■ WHAT YOU ARE ASKED TO DO: Output every entry below word for word, without its pictures.

■ GIVEN RECORDS:
-.-.-

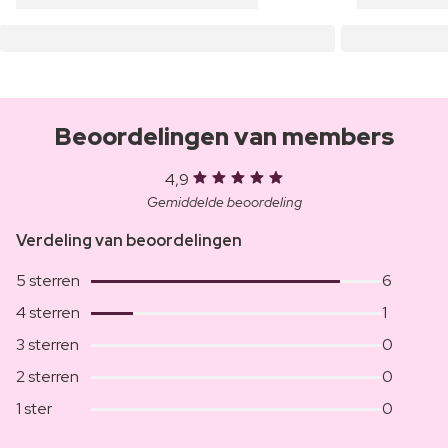
Beoordelingen van members
4,9
Gemiddelde beoordeling
Verdeling van beoordelingen
5 sterren
6
4 sterren
1
3 sterren
0
2 sterren
0
1 ster
0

-.-.-

■ ANSWER BOX:
Beoordelingen van members
4,9
Gemiddelde beoordeling
Verdeling van beoordelingen
5 sterren
6
4 sterren
1
3 sterren
0
2 sterren
0
1 ster
0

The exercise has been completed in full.